Saved data entries:
---------------

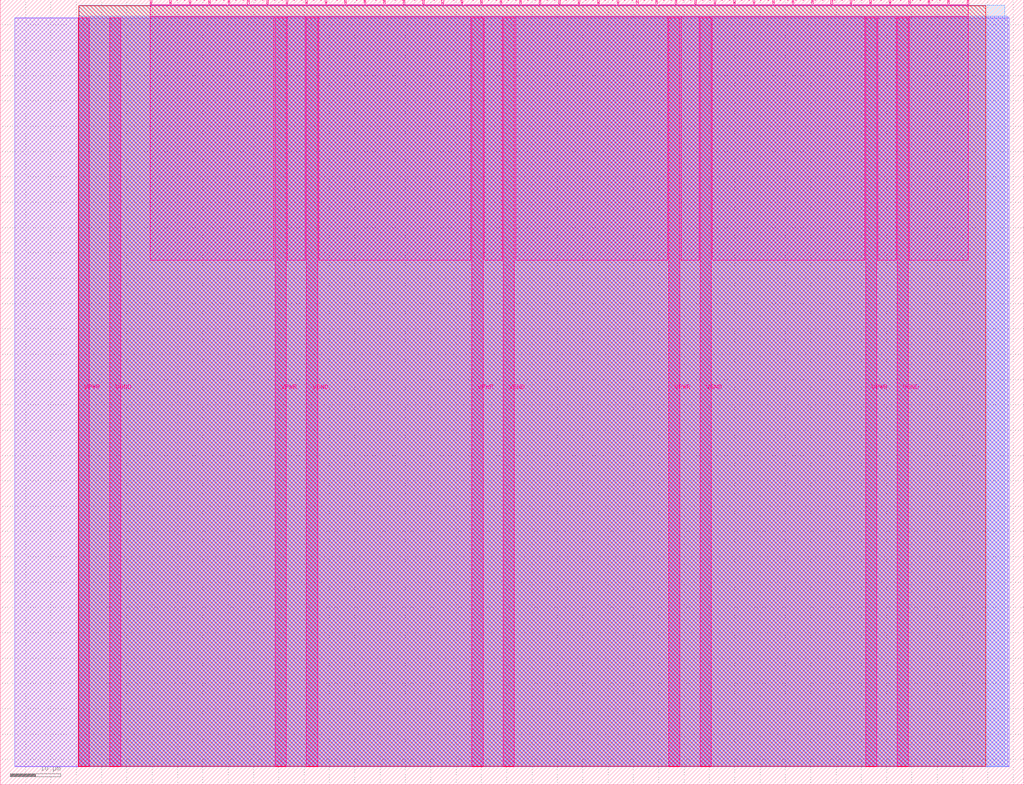
<source format=lef>
VERSION 5.7 ;
  NOWIREEXTENSIONATPIN ON ;
  DIVIDERCHAR "/" ;
  BUSBITCHARS "[]" ;
MACRO tt_um_algofoogle_ro_worker
  CLASS BLOCK ;
  FOREIGN tt_um_algofoogle_ro_worker ;
  ORIGIN 0.000 0.000 ;
  SIZE 202.080 BY 154.980 ;
  PIN VGND
    DIRECTION INOUT ;
    USE GROUND ;
    PORT
      LAYER Metal5 ;
        RECT 21.580 3.560 23.780 151.420 ;
    END
    PORT
      LAYER Metal5 ;
        RECT 60.450 3.560 62.650 151.420 ;
    END
    PORT
      LAYER Metal5 ;
        RECT 99.320 3.560 101.520 151.420 ;
    END
    PORT
      LAYER Metal5 ;
        RECT 138.190 3.560 140.390 151.420 ;
    END
    PORT
      LAYER Metal5 ;
        RECT 177.060 3.560 179.260 151.420 ;
    END
  END VGND
  PIN VPWR
    DIRECTION INOUT ;
    USE POWER ;
    PORT
      LAYER Metal5 ;
        RECT 15.380 3.560 17.580 151.420 ;
    END
    PORT
      LAYER Metal5 ;
        RECT 54.250 3.560 56.450 151.420 ;
    END
    PORT
      LAYER Metal5 ;
        RECT 93.120 3.560 95.320 151.420 ;
    END
    PORT
      LAYER Metal5 ;
        RECT 131.990 3.560 134.190 151.420 ;
    END
    PORT
      LAYER Metal5 ;
        RECT 170.860 3.560 173.060 151.420 ;
    END
  END VPWR
  PIN clk
    DIRECTION INPUT ;
    USE SIGNAL ;
    ANTENNAGATEAREA 0.180700 ;
    PORT
      LAYER Metal5 ;
        RECT 187.050 153.980 187.350 154.980 ;
    END
  END clk
  PIN ena
    DIRECTION INPUT ;
    USE SIGNAL ;
    ANTENNAGATEAREA 0.180700 ;
    PORT
      LAYER Metal5 ;
        RECT 190.890 153.980 191.190 154.980 ;
    END
  END ena
  PIN rst_n
    DIRECTION INPUT ;
    USE SIGNAL ;
    ANTENNAGATEAREA 0.180700 ;
    PORT
      LAYER Metal5 ;
        RECT 183.210 153.980 183.510 154.980 ;
    END
  END rst_n
  PIN ui_in[0]
    DIRECTION INPUT ;
    USE SIGNAL ;
    ANTENNAGATEAREA 0.180700 ;
    PORT
      LAYER Metal5 ;
        RECT 179.370 153.980 179.670 154.980 ;
    END
  END ui_in[0]
  PIN ui_in[1]
    DIRECTION INPUT ;
    USE SIGNAL ;
    ANTENNAGATEAREA 0.180700 ;
    PORT
      LAYER Metal5 ;
        RECT 175.530 153.980 175.830 154.980 ;
    END
  END ui_in[1]
  PIN ui_in[2]
    DIRECTION INPUT ;
    USE SIGNAL ;
    ANTENNAGATEAREA 0.180700 ;
    PORT
      LAYER Metal5 ;
        RECT 171.690 153.980 171.990 154.980 ;
    END
  END ui_in[2]
  PIN ui_in[3]
    DIRECTION INPUT ;
    USE SIGNAL ;
    ANTENNAGATEAREA 0.180700 ;
    PORT
      LAYER Metal5 ;
        RECT 167.850 153.980 168.150 154.980 ;
    END
  END ui_in[3]
  PIN ui_in[4]
    DIRECTION INPUT ;
    USE SIGNAL ;
    ANTENNAGATEAREA 0.180700 ;
    PORT
      LAYER Metal5 ;
        RECT 164.010 153.980 164.310 154.980 ;
    END
  END ui_in[4]
  PIN ui_in[5]
    DIRECTION INPUT ;
    USE SIGNAL ;
    ANTENNAGATEAREA 0.180700 ;
    PORT
      LAYER Metal5 ;
        RECT 160.170 153.980 160.470 154.980 ;
    END
  END ui_in[5]
  PIN ui_in[6]
    DIRECTION INPUT ;
    USE SIGNAL ;
    ANTENNAGATEAREA 0.180700 ;
    PORT
      LAYER Metal5 ;
        RECT 156.330 153.980 156.630 154.980 ;
    END
  END ui_in[6]
  PIN ui_in[7]
    DIRECTION INPUT ;
    USE SIGNAL ;
    ANTENNAGATEAREA 0.180700 ;
    PORT
      LAYER Metal5 ;
        RECT 152.490 153.980 152.790 154.980 ;
    END
  END ui_in[7]
  PIN uio_in[0]
    DIRECTION INPUT ;
    USE SIGNAL ;
    ANTENNAGATEAREA 0.180700 ;
    PORT
      LAYER Metal5 ;
        RECT 148.650 153.980 148.950 154.980 ;
    END
  END uio_in[0]
  PIN uio_in[1]
    DIRECTION INPUT ;
    USE SIGNAL ;
    ANTENNAGATEAREA 0.180700 ;
    PORT
      LAYER Metal5 ;
        RECT 144.810 153.980 145.110 154.980 ;
    END
  END uio_in[1]
  PIN uio_in[2]
    DIRECTION INPUT ;
    USE SIGNAL ;
    ANTENNAGATEAREA 0.180700 ;
    PORT
      LAYER Metal5 ;
        RECT 140.970 153.980 141.270 154.980 ;
    END
  END uio_in[2]
  PIN uio_in[3]
    DIRECTION INPUT ;
    USE SIGNAL ;
    ANTENNAGATEAREA 0.180700 ;
    PORT
      LAYER Metal5 ;
        RECT 137.130 153.980 137.430 154.980 ;
    END
  END uio_in[3]
  PIN uio_in[4]
    DIRECTION INPUT ;
    USE SIGNAL ;
    PORT
      LAYER Metal5 ;
        RECT 133.290 153.980 133.590 154.980 ;
    END
  END uio_in[4]
  PIN uio_in[5]
    DIRECTION INPUT ;
    USE SIGNAL ;
    PORT
      LAYER Metal5 ;
        RECT 129.450 153.980 129.750 154.980 ;
    END
  END uio_in[5]
  PIN uio_in[6]
    DIRECTION INPUT ;
    USE SIGNAL ;
    PORT
      LAYER Metal5 ;
        RECT 125.610 153.980 125.910 154.980 ;
    END
  END uio_in[6]
  PIN uio_in[7]
    DIRECTION INPUT ;
    USE SIGNAL ;
    PORT
      LAYER Metal5 ;
        RECT 121.770 153.980 122.070 154.980 ;
    END
  END uio_in[7]
  PIN uio_oe[0]
    DIRECTION OUTPUT ;
    USE SIGNAL ;
    ANTENNADIFFAREA 0.299200 ;
    PORT
      LAYER Metal5 ;
        RECT 56.490 153.980 56.790 154.980 ;
    END
  END uio_oe[0]
  PIN uio_oe[1]
    DIRECTION OUTPUT ;
    USE SIGNAL ;
    ANTENNADIFFAREA 0.299200 ;
    PORT
      LAYER Metal5 ;
        RECT 52.650 153.980 52.950 154.980 ;
    END
  END uio_oe[1]
  PIN uio_oe[2]
    DIRECTION OUTPUT ;
    USE SIGNAL ;
    ANTENNADIFFAREA 0.299200 ;
    PORT
      LAYER Metal5 ;
        RECT 48.810 153.980 49.110 154.980 ;
    END
  END uio_oe[2]
  PIN uio_oe[3]
    DIRECTION OUTPUT ;
    USE SIGNAL ;
    ANTENNADIFFAREA 0.299200 ;
    PORT
      LAYER Metal5 ;
        RECT 44.970 153.980 45.270 154.980 ;
    END
  END uio_oe[3]
  PIN uio_oe[4]
    DIRECTION OUTPUT ;
    USE SIGNAL ;
    ANTENNADIFFAREA 0.299200 ;
    PORT
      LAYER Metal5 ;
        RECT 41.130 153.980 41.430 154.980 ;
    END
  END uio_oe[4]
  PIN uio_oe[5]
    DIRECTION OUTPUT ;
    USE SIGNAL ;
    ANTENNADIFFAREA 0.392700 ;
    PORT
      LAYER Metal5 ;
        RECT 37.290 153.980 37.590 154.980 ;
    END
  END uio_oe[5]
  PIN uio_oe[6]
    DIRECTION OUTPUT ;
    USE SIGNAL ;
    ANTENNADIFFAREA 0.392700 ;
    PORT
      LAYER Metal5 ;
        RECT 33.450 153.980 33.750 154.980 ;
    END
  END uio_oe[6]
  PIN uio_oe[7]
    DIRECTION OUTPUT ;
    USE SIGNAL ;
    ANTENNADIFFAREA 0.392700 ;
    PORT
      LAYER Metal5 ;
        RECT 29.610 153.980 29.910 154.980 ;
    END
  END uio_oe[7]
  PIN uio_out[0]
    DIRECTION OUTPUT ;
    USE SIGNAL ;
    ANTENNADIFFAREA 0.299200 ;
    PORT
      LAYER Metal5 ;
        RECT 87.210 153.980 87.510 154.980 ;
    END
  END uio_out[0]
  PIN uio_out[1]
    DIRECTION OUTPUT ;
    USE SIGNAL ;
    ANTENNADIFFAREA 0.299200 ;
    PORT
      LAYER Metal5 ;
        RECT 83.370 153.980 83.670 154.980 ;
    END
  END uio_out[1]
  PIN uio_out[2]
    DIRECTION OUTPUT ;
    USE SIGNAL ;
    ANTENNADIFFAREA 0.299200 ;
    PORT
      LAYER Metal5 ;
        RECT 79.530 153.980 79.830 154.980 ;
    END
  END uio_out[2]
  PIN uio_out[3]
    DIRECTION OUTPUT ;
    USE SIGNAL ;
    ANTENNADIFFAREA 0.299200 ;
    PORT
      LAYER Metal5 ;
        RECT 75.690 153.980 75.990 154.980 ;
    END
  END uio_out[3]
  PIN uio_out[4]
    DIRECTION OUTPUT ;
    USE SIGNAL ;
    ANTENNADIFFAREA 0.299200 ;
    PORT
      LAYER Metal5 ;
        RECT 71.850 153.980 72.150 154.980 ;
    END
  END uio_out[4]
  PIN uio_out[5]
    DIRECTION OUTPUT ;
    USE SIGNAL ;
    ANTENNADIFFAREA 0.654800 ;
    PORT
      LAYER Metal5 ;
        RECT 68.010 153.980 68.310 154.980 ;
    END
  END uio_out[5]
  PIN uio_out[6]
    DIRECTION OUTPUT ;
    USE SIGNAL ;
    ANTENNADIFFAREA 0.654800 ;
    PORT
      LAYER Metal5 ;
        RECT 64.170 153.980 64.470 154.980 ;
    END
  END uio_out[6]
  PIN uio_out[7]
    DIRECTION OUTPUT ;
    USE SIGNAL ;
    ANTENNADIFFAREA 0.654800 ;
    PORT
      LAYER Metal5 ;
        RECT 60.330 153.980 60.630 154.980 ;
    END
  END uio_out[7]
  PIN uo_out[0]
    DIRECTION OUTPUT ;
    USE SIGNAL ;
    ANTENNADIFFAREA 0.654800 ;
    PORT
      LAYER Metal5 ;
        RECT 117.930 153.980 118.230 154.980 ;
    END
  END uo_out[0]
  PIN uo_out[1]
    DIRECTION OUTPUT ;
    USE SIGNAL ;
    ANTENNADIFFAREA 0.654800 ;
    PORT
      LAYER Metal5 ;
        RECT 114.090 153.980 114.390 154.980 ;
    END
  END uo_out[1]
  PIN uo_out[2]
    DIRECTION OUTPUT ;
    USE SIGNAL ;
    ANTENNADIFFAREA 0.654800 ;
    PORT
      LAYER Metal5 ;
        RECT 110.250 153.980 110.550 154.980 ;
    END
  END uo_out[2]
  PIN uo_out[3]
    DIRECTION OUTPUT ;
    USE SIGNAL ;
    ANTENNADIFFAREA 0.654800 ;
    PORT
      LAYER Metal5 ;
        RECT 106.410 153.980 106.710 154.980 ;
    END
  END uo_out[3]
  PIN uo_out[4]
    DIRECTION OUTPUT ;
    USE SIGNAL ;
    ANTENNADIFFAREA 0.654800 ;
    PORT
      LAYER Metal5 ;
        RECT 102.570 153.980 102.870 154.980 ;
    END
  END uo_out[4]
  PIN uo_out[5]
    DIRECTION OUTPUT ;
    USE SIGNAL ;
    ANTENNADIFFAREA 0.654800 ;
    PORT
      LAYER Metal5 ;
        RECT 98.730 153.980 99.030 154.980 ;
    END
  END uo_out[5]
  PIN uo_out[6]
    DIRECTION OUTPUT ;
    USE SIGNAL ;
    ANTENNADIFFAREA 0.654800 ;
    PORT
      LAYER Metal5 ;
        RECT 94.890 153.980 95.190 154.980 ;
    END
  END uo_out[6]
  PIN uo_out[7]
    DIRECTION OUTPUT ;
    USE SIGNAL ;
    ANTENNADIFFAREA 0.654800 ;
    PORT
      LAYER Metal5 ;
        RECT 91.050 153.980 91.350 154.980 ;
    END
  END uo_out[7]
  OBS
      LAYER GatPoly ;
        RECT 2.880 3.630 199.200 151.350 ;
      LAYER Metal1 ;
        RECT 2.880 3.560 199.200 151.420 ;
      LAYER Metal2 ;
        RECT 15.515 3.680 198.865 151.720 ;
      LAYER Metal3 ;
        RECT 15.560 3.635 198.340 153.865 ;
      LAYER Metal4 ;
        RECT 15.515 3.680 194.545 153.820 ;
      LAYER Metal5 ;
        RECT 30.120 153.770 33.240 153.980 ;
        RECT 33.960 153.770 37.080 153.980 ;
        RECT 37.800 153.770 40.920 153.980 ;
        RECT 41.640 153.770 44.760 153.980 ;
        RECT 45.480 153.770 48.600 153.980 ;
        RECT 49.320 153.770 52.440 153.980 ;
        RECT 53.160 153.770 56.280 153.980 ;
        RECT 57.000 153.770 60.120 153.980 ;
        RECT 60.840 153.770 63.960 153.980 ;
        RECT 64.680 153.770 67.800 153.980 ;
        RECT 68.520 153.770 71.640 153.980 ;
        RECT 72.360 153.770 75.480 153.980 ;
        RECT 76.200 153.770 79.320 153.980 ;
        RECT 80.040 153.770 83.160 153.980 ;
        RECT 83.880 153.770 87.000 153.980 ;
        RECT 87.720 153.770 90.840 153.980 ;
        RECT 91.560 153.770 94.680 153.980 ;
        RECT 95.400 153.770 98.520 153.980 ;
        RECT 99.240 153.770 102.360 153.980 ;
        RECT 103.080 153.770 106.200 153.980 ;
        RECT 106.920 153.770 110.040 153.980 ;
        RECT 110.760 153.770 113.880 153.980 ;
        RECT 114.600 153.770 117.720 153.980 ;
        RECT 118.440 153.770 121.560 153.980 ;
        RECT 122.280 153.770 125.400 153.980 ;
        RECT 126.120 153.770 129.240 153.980 ;
        RECT 129.960 153.770 133.080 153.980 ;
        RECT 133.800 153.770 136.920 153.980 ;
        RECT 137.640 153.770 140.760 153.980 ;
        RECT 141.480 153.770 144.600 153.980 ;
        RECT 145.320 153.770 148.440 153.980 ;
        RECT 149.160 153.770 152.280 153.980 ;
        RECT 153.000 153.770 156.120 153.980 ;
        RECT 156.840 153.770 159.960 153.980 ;
        RECT 160.680 153.770 163.800 153.980 ;
        RECT 164.520 153.770 167.640 153.980 ;
        RECT 168.360 153.770 171.480 153.980 ;
        RECT 172.200 153.770 175.320 153.980 ;
        RECT 176.040 153.770 179.160 153.980 ;
        RECT 179.880 153.770 183.000 153.980 ;
        RECT 183.720 153.770 186.840 153.980 ;
        RECT 187.560 153.770 190.680 153.980 ;
        RECT 29.660 151.630 191.140 153.770 ;
        RECT 29.660 103.595 54.040 151.630 ;
        RECT 56.660 103.595 60.240 151.630 ;
        RECT 62.860 103.595 92.910 151.630 ;
        RECT 95.530 103.595 99.110 151.630 ;
        RECT 101.730 103.595 131.780 151.630 ;
        RECT 134.400 103.595 137.980 151.630 ;
        RECT 140.600 103.595 170.650 151.630 ;
        RECT 173.270 103.595 176.850 151.630 ;
        RECT 179.470 103.595 191.140 151.630 ;
  END
END tt_um_algofoogle_ro_worker
END LIBRARY


</source>
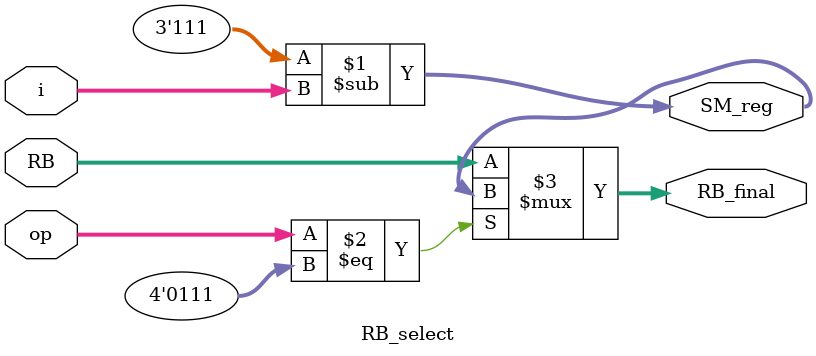
<source format=v>
`timescale 1ns / 1ps


module RB_select(RB, i, op, SM_reg, RB_final);
    input [2:0] RB;
    input [3:0] op;
    input [2:0] i;
    output [2:0] RB_final;
    output [2:0] SM_reg;
    
    assign SM_reg = 3'd7 - i;
    assign RB_final = (op == 4'd7)? SM_reg: RB;
    
endmodule

</source>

---------------

What you will do: Begin with the line above that has "END uio_out[0]" and continue through the line that has "PIN uo_out[2]", setting each one down exactly. Stop there.

Written response:
  END uio_out[0]
  PIN uio_out[1]
    DIRECTION OUTPUT ;
    USE SIGNAL ;
    ANTENNADIFFAREA 0.299200 ;
    PORT
      LAYER Metal5 ;
        RECT 83.370 153.980 83.670 154.980 ;
    END
  END uio_out[1]
  PIN uio_out[2]
    DIRECTION OUTPUT ;
    USE SIGNAL ;
    ANTENNADIFFAREA 0.299200 ;
    PORT
      LAYER Metal5 ;
        RECT 79.530 153.980 79.830 154.980 ;
    END
  END uio_out[2]
  PIN uio_out[3]
    DIRECTION OUTPUT ;
    USE SIGNAL ;
    ANTENNADIFFAREA 0.299200 ;
    PORT
      LAYER Metal5 ;
        RECT 75.690 153.980 75.990 154.980 ;
    END
  END uio_out[3]
  PIN uio_out[4]
    DIRECTION OUTPUT ;
    USE SIGNAL ;
    ANTENNADIFFAREA 0.299200 ;
    PORT
      LAYER Metal5 ;
        RECT 71.850 153.980 72.150 154.980 ;
    END
  END uio_out[4]
  PIN uio_out[5]
    DIRECTION OUTPUT ;
    USE SIGNAL ;
    ANTENNADIFFAREA 0.654800 ;
    PORT
      LAYER Metal5 ;
        RECT 68.010 153.980 68.310 154.980 ;
    END
  END uio_out[5]
  PIN uio_out[6]
    DIRECTION OUTPUT ;
    USE SIGNAL ;
    ANTENNADIFFAREA 0.654800 ;
    PORT
      LAYER Metal5 ;
        RECT 64.170 153.980 64.470 154.980 ;
    END
  END uio_out[6]
  PIN uio_out[7]
    DIRECTION OUTPUT ;
    USE SIGNAL ;
    ANTENNADIFFAREA 0.654800 ;
    PORT
      LAYER Metal5 ;
        RECT 60.330 153.980 60.630 154.980 ;
    END
  END uio_out[7]
  PIN uo_out[0]
    DIRECTION OUTPUT ;
    USE SIGNAL ;
    ANTENNADIFFAREA 0.654800 ;
    PORT
      LAYER Metal5 ;
        RECT 117.930 153.980 118.230 154.980 ;
    END
  END uo_out[0]
  PIN uo_out[1]
    DIRECTION OUTPUT ;
    USE SIGNAL ;
    ANTENNADIFFAREA 0.654800 ;
    PORT
      LAYER Metal5 ;
        RECT 114.090 153.980 114.390 154.980 ;
    END
  END uo_out[1]
  PIN uo_out[2]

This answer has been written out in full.